Dabei ist zu berücksichtigen, dass es für eine Wiedereinsetzung nicht ausreicht, innerhalb der Antragsfrist
des § 110 Abs. 2 AO lediglich die versäumte Rechtshandlung nachzuholen. Vielmehr müssen innerhalb
dieser Frist auch die für eine Wiedereinsetzung wesentlichen Tatsachen schlüssig vorgetragen werden (vgl.
nur BFH-Beschluss vom 17.6.2010 IX B 32/10, BFH/NV 2010, 1655 m.w.N.). Lediglich die
Glaubhaftmachung der innerhalb der Frist vorgetragenen Gründe kann auch noch "im Verfahren über den
Antrag" erfolgen. Nach Ablauf der Frist des § 110 Abs. 2 AO können Wiedereinsetzungsgründe nicht mehr
nachgeschoben, sondern nur noch unklare und unvollständige Angaben ergänzt oder vervollständigt
werden (vgl. BFH-Beschluss vom 17.6.2010 IX B 32/10, BFH/NV 2010, 1655 m.w.N.; Rätke, in: Klein, AO,
11. Auflage 2012, § 110 Rn 45).
Im Streitfall war der Antragstellerin spätestens aufgrund der Ausführungen der Familienkasse im Schreiben
vom 11. September 2015 bekannt, dass sie die Einspruchsfrist versäumt hatte. Der bloße Hinweis auf ihre
Arbeitsbelastung und die durch ihre Außendiensttätigkeit verursachte Abwesenheit genügt den oben
genannten Voraussetzungen für eine Wiedereinsetzung nicht, insbesondere hat sie die
Wiedereinsetzungsgründe nicht durch die Vorlage entsprechender Unterlagen (Fahrtenbuch, Protokolle
o.ä.) vollständig, substantiiert und genau vorgetragen.

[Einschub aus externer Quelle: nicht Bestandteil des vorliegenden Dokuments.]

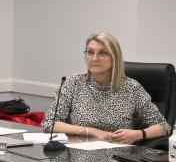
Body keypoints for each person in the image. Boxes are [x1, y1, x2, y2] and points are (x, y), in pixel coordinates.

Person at [41, 32, 171, 144]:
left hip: (116, 159)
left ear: (115, 58)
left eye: (103, 53)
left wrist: (139, 134)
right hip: (78, 154)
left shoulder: (131, 88)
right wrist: (93, 132)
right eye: (90, 52)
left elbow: (163, 126)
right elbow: (49, 123)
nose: (94, 58)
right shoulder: (74, 82)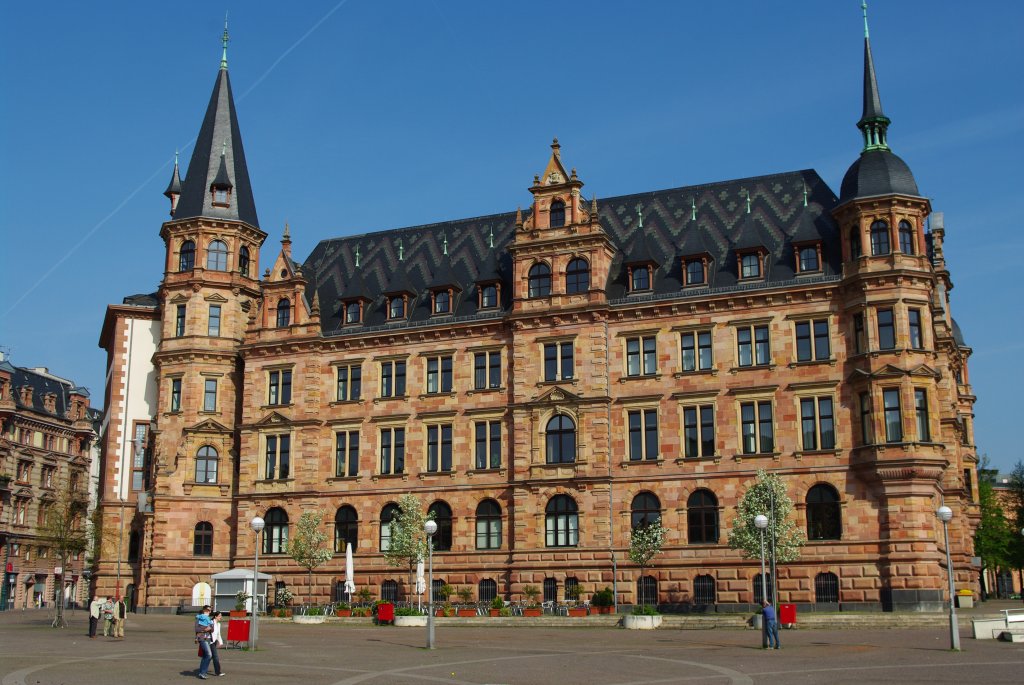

3. Eine Aussetzung der Vollziehung kann auch nicht im Hinblick auf eine "unbillige Härte" gemäß § 69 Abs.
3 Satz 1 Halbsatz 2 i. V. m. Abs. 2 Satz 2 FGO gewährt werden.
Eine unbillige, nicht durch überwiegende öffentliche Interessen gebotene Härte im Sinne dieser Vorschriften
liegt vor, wenn dem Steuerpflichtigen durch die Vollziehung des angefochtenen Verwaltungsaktes Nachteile
drohen, die durch eine etwaige spätere Rückzahlung des eingezogenen Betrages nicht ausgeglichen
werden oder nur schwer gutzumachen sind, oder wenn die Vollziehung zu einer Gefährdung seiner
wirtschaftlichen Existenz führen würde (Beschlüsse des BFH vom 21. Februar 1990 II B 98/89, BStBl II
1990, 510 und vom 5. März 1998 VII B 36/97, BFH/NV 1998, 1325).
Diese Voraussetzungen sind im Streitfall nicht erfüllt. Die Erfolgsaussichten des Rechtsbehelfs im
Hauptsacheverfahren sind auch im Fall der Aussetzung der Vollziehung wegen unbilliger Härte zu
berücksichtigen. Da – wie oben ausgeführt – keine Zweifel an der Rechtmäßigkeit des angefochtenen
Verwaltungsaktes bestehen, kommt eine Aussetzung wegen unbilliger Härte nicht in Betracht.
4. Die Kostenentscheidung beruht auf § 135 Abs. 1 FGO.